Friday, June 28, 2013

Market Summary -- 28th Jun 13

FTSE STI closed 3,150.44, up 32.41 points or +1.04% with a total volume of 1.80b and a total value of S$1.72b.  Total number of advance vs decline was 262 vs 158.  Of the 30 component index stocks, 22 closed positive, 7 unchanged and 1 in the red.  The top 5 gainer component stocks were :-

1. JMH 400US$  +1.700
2. Jardine C&C  +0.510
3. UOB  +0.310
4. SIA  +0.240
5. CityDev  +0.190
5. HKLand US$  +0.190

The only loser component stocks were :-

1. Olam  -0.015

US markets closed about +0.70% yesterday after weekly jobless claims data fell and fear of US tapering eased.  Asian bourses ended the last trading day of 1H2013 mostly higher.  Nikkei +3.51%, SSE +1.50% and HSI +1.78%.  STI in line with regional bourses rose 1.04% but volume and value were thin.  22 of the 30 index stocks registered positive closing.

Just weeks ago most were feared of US Fed tapering and now seemed like everyone are coming out to negate the fact that US Fed will be tapering soon.  Interesting ? A 180 degree turn after global markets were battled down.  Something for you to ponder about over the weekend.  Asian bourses mostly ended higher due to 1H2013 window dressing.  If they are not positive about stock markets on the upside why they needed to window dress up all their portfolio ?  Practically all those events since late May after US Fed Chief's testimony were nothing but "own self scared own self" (Singlish term).  Fund managers were practically taking a spin and ended up a zero sum game for them.  The fact remains that should US economy is able to stand on its own without life support, US Fed should and will halt QE3 and interest rate should slowly move back towards the long run equilibrium level which is the correct way to do so.  Should the economy be able to self recover then corporate earning will be able to improve and stock prices will have positive upside.

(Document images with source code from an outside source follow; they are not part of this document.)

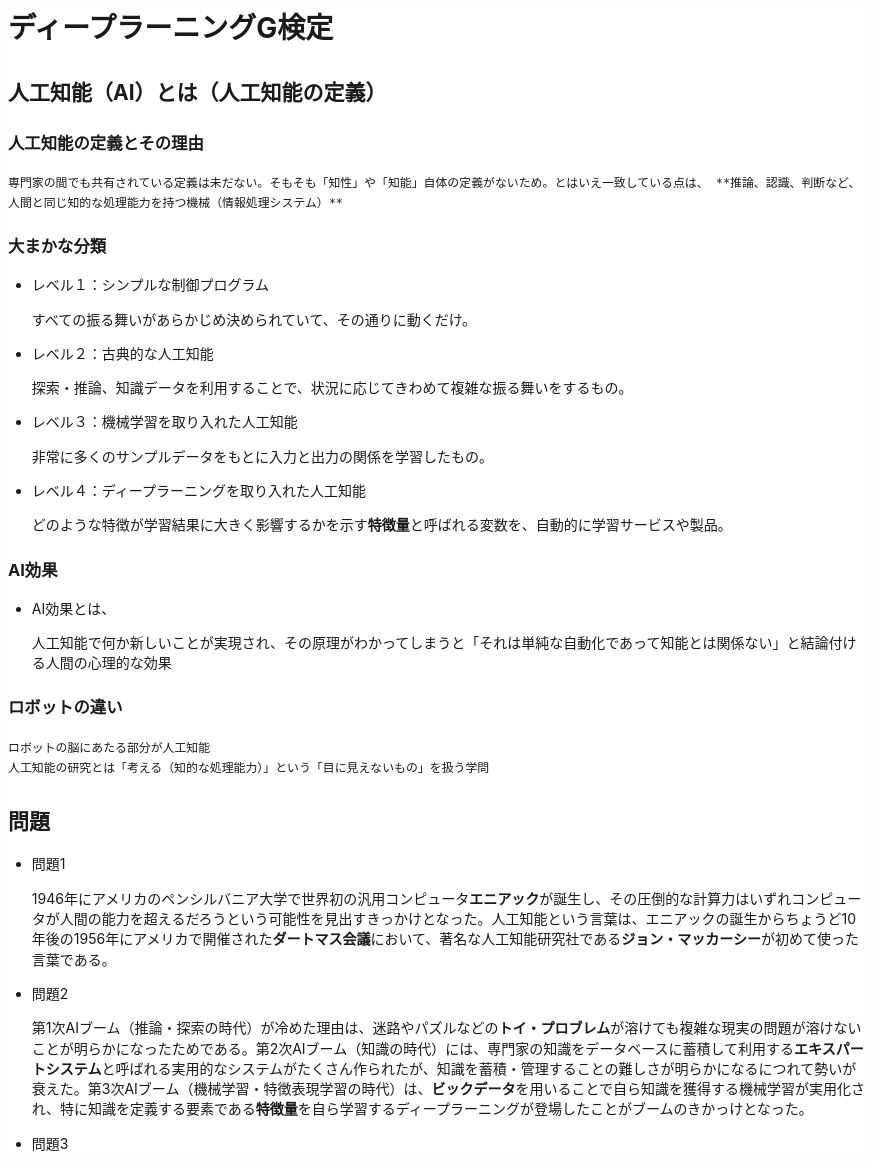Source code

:# ディープラーニングG検定

## 人工知能（AI）とは（人工知能の定義）

### 人工知能の定義とその理由

    専門家の間でも共有されている定義は未だない。そもそも「知性」や「知能」自体の定義がないため。とはいえ一致している点は、 **推論、認識、判断など、人間と同じ知的な処理能力を持つ機械（情報処理システム）**

### 大まかな分類

- レベル１：シンプルな制御プログラム

    すべての振る舞いがあらかじめ決められていて、その通りに動くだけ。

- レベル２：古典的な人工知能

    探索・推論、知識データを利用することで、状況に応じてきわめて複雑な振る舞いをするもの。

- レベル３：機械学習を取り入れた人工知能

    非常に多くのサンプルデータをもとに入力と出力の関係を学習したもの。
    
- レベル４：ディープラーニングを取り入れた人工知能
  
    どのような特徴が学習結果に大きく影響するかを示す**特徴量**と呼ばれる変数を、自動的に学習サービスや製品。

### AI効果

- AI効果とは、

    人工知能で何か新しいことが実現され、その原理がわかってしまうと「それは単純な自動化であって知能とは関係ない」と結論付ける人間の心理的な効果

### ロボットの違い

    ロボットの脳にあたる部分が人工知能
    人工知能の研究とは「考える（知的な処理能力）」という「目に見えないもの」を扱う学問

## 問題

- 問題1
  
    1946年にアメリカのペンシルバニア大学で世界初の汎用コンピュータ**エニアック**が誕生し、その圧倒的な計算力はいずれコンピュータが人間の能力を超えるだろうという可能性を見出すきっかけとなった。人工知能という言葉は、エニアックの誕生からちょうど10年後の1956年にアメリカで開催された**ダートマス会議**において、著名な人工知能研究社である**ジョン・マッカーシー**が初めて使った言葉である。

- 問題2

    第1次AIブーム（推論・探索の時代）が冷めた理由は、迷路やパズルなどの**トイ・プロブレム**が溶けても複雑な現実の問題が溶けないことが明らかになったためである。第2次AIブーム（知識の時代）には、専門家の知識をデータベースに蓄積して利用する**エキスパートシステム**と呼ばれる実用的なシステムがたくさん作られたが、知識を蓄積・管理することの難しさが明らかになるにつれて勢いが衰えた。第3次AIブーム（機械学習・特徴表現学習の時代）は、**ビックデータ**を用いることで自ら知識を獲得する機械学習が実用化され、特に知識を定義する要素である**特徴量**を自ら学習するディープラーニングが登場したことがブームのきかっけとなった。

- 問題3

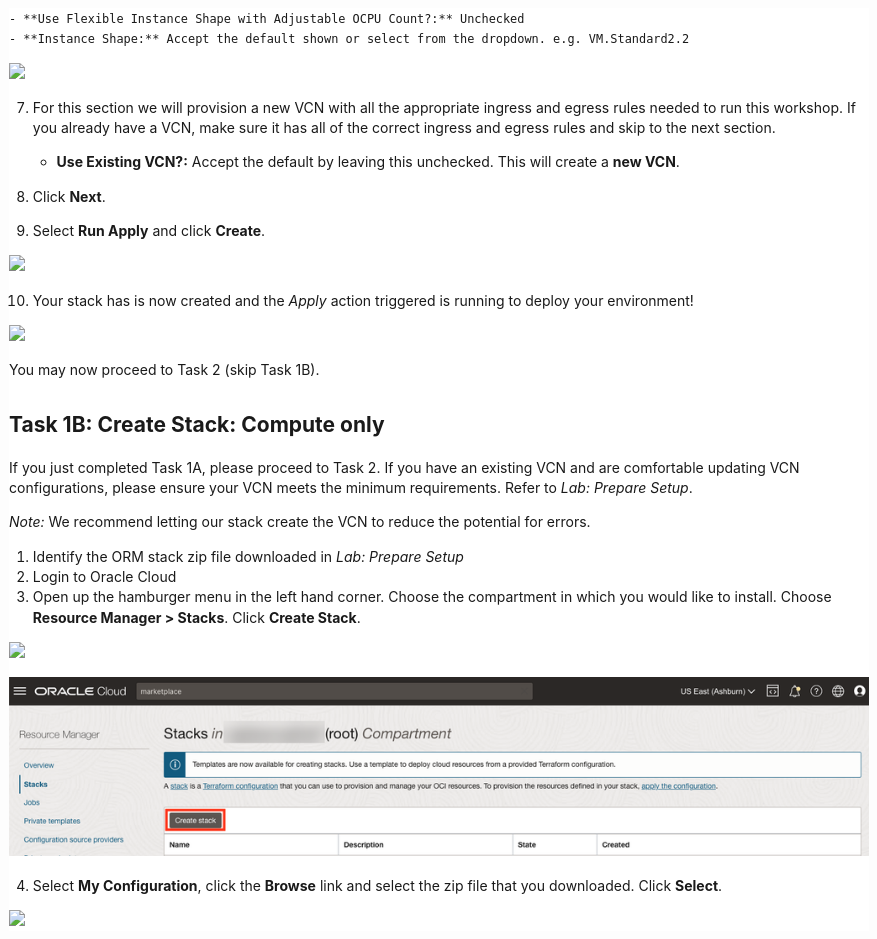     - **Use Flexible Instance Shape with Adjustable OCPU Count?:** Unchecked
    - **Instance Shape:** Accept the default shown or select from the dropdown. e.g. VM.Standard2.2

  ![](./images/create-stack-novnc-ssh-4.png " ")

7. For this section we will provision a new VCN with all the appropriate ingress and egress rules needed to run this workshop.  If you already have a VCN, make sure it has all of the correct ingress and egress rules and skip to the next section.
    - **Use Existing VCN?:** Accept the default by leaving this unchecked. This will create a **new VCN**.

8. Click **Next**.
9. Select **Run Apply** and click **Create**.

  ![](./images/create-stack-novnc-4.png " ")

10. Your stack has is now created and the *Apply* action triggered is running to deploy your environment!  

  ![](./images/create-stack-novnc-ssh-7.png " ")

You may now proceed to Task 2 (skip Task 1B).

## Task 1B: Create Stack:  Compute only
If you just completed Task 1A, please proceed to Task 2.  If you have an existing VCN and are comfortable updating VCN configurations, please ensure your VCN meets the minimum requirements. Refer to *Lab: Prepare Setup*.

  *Note:* We recommend letting our stack create the VCN to reduce the potential for errors.

1.  Identify the ORM stack zip file downloaded in *Lab: Prepare Setup*
2.  Login to Oracle Cloud
3.  Open up the hamburger menu in the left hand corner.  Choose the compartment in which you would like to install.  Choose **Resource Manager > Stacks**. Click **Create Stack**.

  ![](https://oracle-livelabs.github.io/common/images/console/developer-resmgr-stacks.png " ")

  ![](./images/create-stack.png " ")

4. Select **My Configuration**, click the **Browse** link and select the zip file that you downloaded. Click **Select**.

  ![](./images/create-stack-novnc-1.png " ")
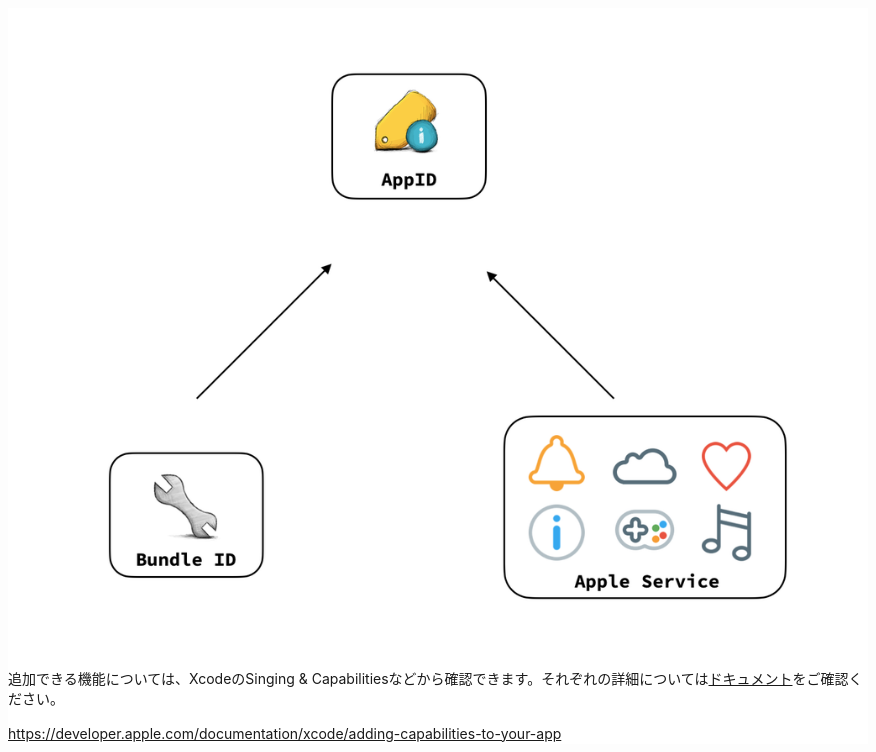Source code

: ![App ID](/images/certificate/appid2.png)

追加できる機能については、XcodeのSinging & Capabilitiesなどから確認できます。それぞれの詳細については[ドキュメント](https://developer.apple.com/documentation/xcode/adding-capabilities-to-your-app)をご確認ください。

https://developer.apple.com/documentation/xcode/adding-capabilities-to-your-app
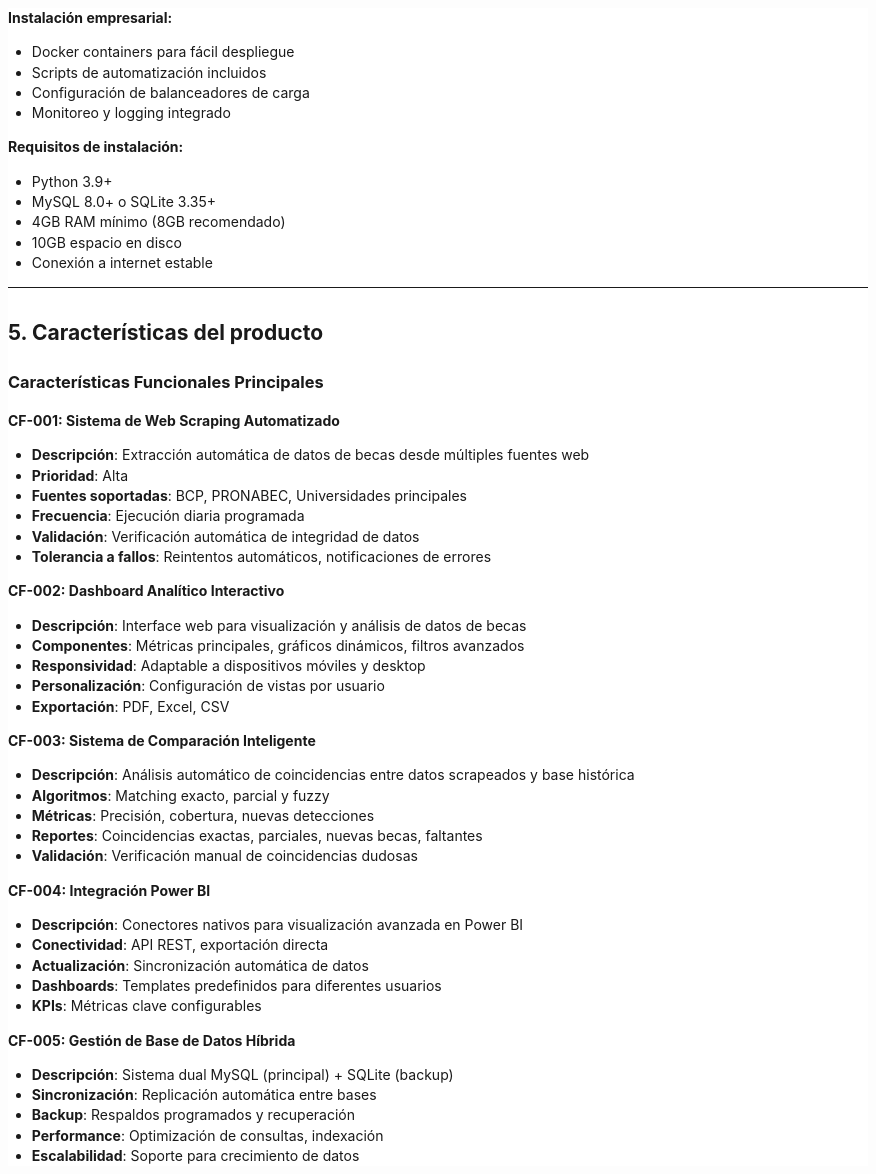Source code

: **Instalación empresarial:**
- Docker containers para fácil despliegue
- Scripts de automatización incluidos
- Configuración de balanceadores de carga
- Monitoreo y logging integrado

**Requisitos de instalación:**
- Python 3.9+
- MySQL 8.0+ o SQLite 3.35+
- 4GB RAM mínimo (8GB recomendado)
- 10GB espacio en disco
- Conexión a internet estable

---

## 5. Características del producto

### Características Funcionales Principales

**CF-001: Sistema de Web Scraping Automatizado**
- **Descripción**: Extracción automática de datos de becas desde múltiples fuentes web
- **Prioridad**: Alta
- **Fuentes soportadas**: BCP, PRONABEC, Universidades principales
- **Frecuencia**: Ejecución diaria programada
- **Validación**: Verificación automática de integridad de datos
- **Tolerancia a fallos**: Reintentos automáticos, notificaciones de errores

**CF-002: Dashboard Analítico Interactivo**
- **Descripción**: Interface web para visualización y análisis de datos de becas
- **Componentes**: Métricas principales, gráficos dinámicos, filtros avanzados
- **Responsividad**: Adaptable a dispositivos móviles y desktop
- **Personalización**: Configuración de vistas por usuario
- **Exportación**: PDF, Excel, CSV

**CF-003: Sistema de Comparación Inteligente**
- **Descripción**: Análisis automático de coincidencias entre datos scrapeados y base histórica
- **Algoritmos**: Matching exacto, parcial y fuzzy
- **Métricas**: Precisión, cobertura, nuevas detecciones
- **Reportes**: Coincidencias exactas, parciales, nuevas becas, faltantes
- **Validación**: Verificación manual de coincidencias dudosas

**CF-004: Integración Power BI**
- **Descripción**: Conectores nativos para visualización avanzada en Power BI
- **Conectividad**: API REST, exportación directa
- **Actualización**: Sincronización automática de datos
- **Dashboards**: Templates predefinidos para diferentes usuarios
- **KPIs**: Métricas clave configurables

**CF-005: Gestión de Base de Datos Híbrida**
- **Descripción**: Sistema dual MySQL (principal) + SQLite (backup)
- **Sincronización**: Replicación automática entre bases
- **Backup**: Respaldos programados y recuperación
- **Performance**: Optimización de consultas, indexación
- **Escalabilidad**: Soporte para crecimiento de datos
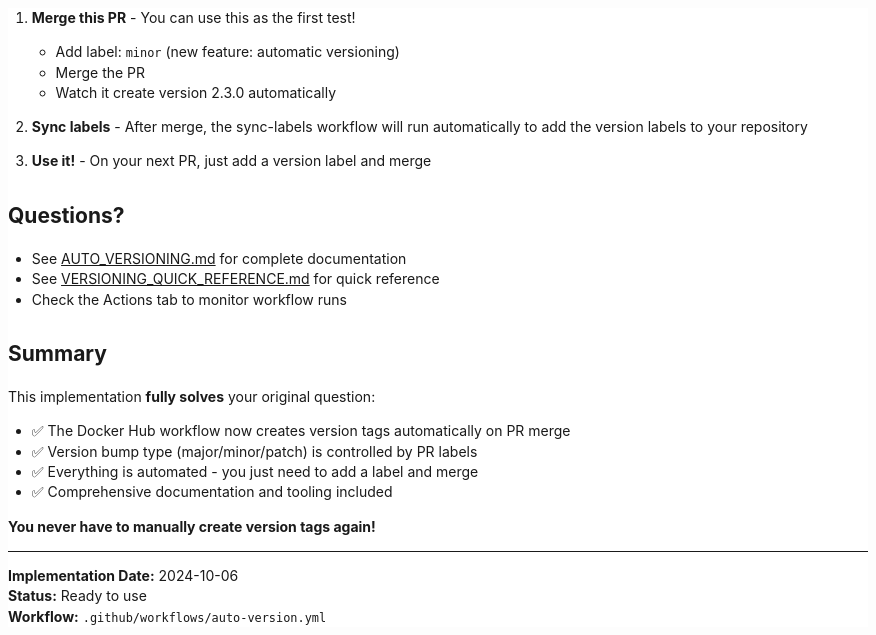 1. **Merge this PR** - You can use this as the first test!
   - Add label: `minor` (new feature: automatic versioning)
   - Merge the PR
   - Watch it create version 2.3.0 automatically

2. **Sync labels** - After merge, the sync-labels workflow will run automatically to add the version labels to your repository

3. **Use it!** - On your next PR, just add a version label and merge

## Questions?

- See [AUTO_VERSIONING.md](AUTO_VERSIONING.md) for complete documentation
- See [VERSIONING_QUICK_REFERENCE.md](VERSIONING_QUICK_REFERENCE.md) for quick reference
- Check the Actions tab to monitor workflow runs

## Summary

This implementation **fully solves** your original question:
- ✅ The Docker Hub workflow now creates version tags automatically on PR merge
- ✅ Version bump type (major/minor/patch) is controlled by PR labels
- ✅ Everything is automated - you just need to add a label and merge
- ✅ Comprehensive documentation and tooling included

**You never have to manually create version tags again!**

---

**Implementation Date:** 2024-10-06  
**Status:** Ready to use  
**Workflow:** `.github/workflows/auto-version.yml`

STI ended the 1H2013 with a +1.04% window dressing but on a thin volume and value.  Most still cautious and sideline probably waiting for next month earning season to get some catalysts.  Earning season in the one to look out for next and some sectors should be able to maintain resilient earning and with the battled down stock prices, they are looking relatively attractive, in particular the high-yield stocks.